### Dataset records
::::::

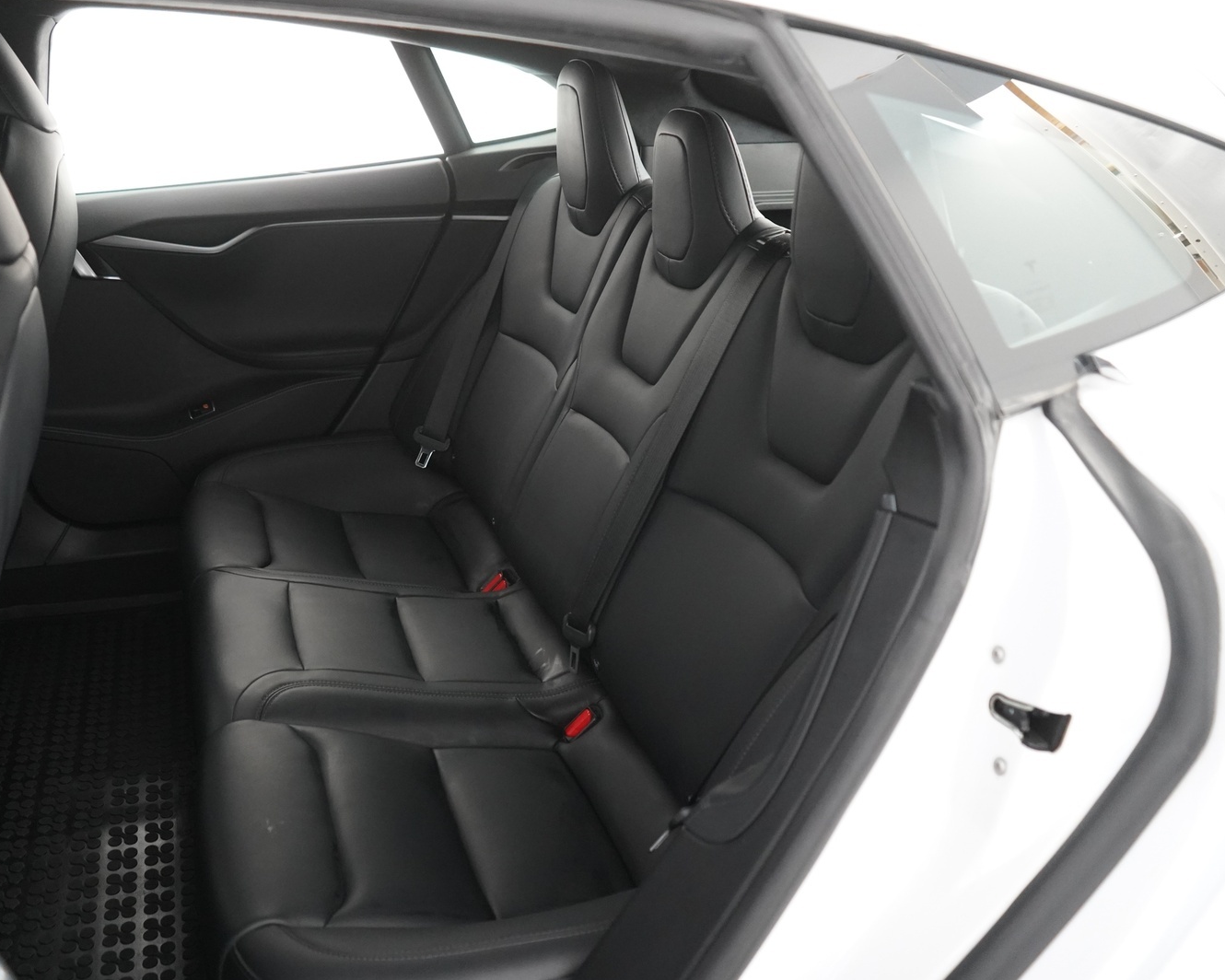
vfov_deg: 45.8
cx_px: 504
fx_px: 1160
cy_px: 492
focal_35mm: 32
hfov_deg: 55.3
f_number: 3.5
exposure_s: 1/40
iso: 5000
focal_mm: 28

::::::

### ABOUT THIS EXERCISE
Restate every line above exactly, omitting images.

### SOLUTION FOR THIS PROBLEM
vfov_deg: 45.8
cx_px: 504
fx_px: 1160
cy_px: 492
focal_35mm: 32
hfov_deg: 55.3
f_number: 3.5
exposure_s: 1/40
iso: 5000
focal_mm: 28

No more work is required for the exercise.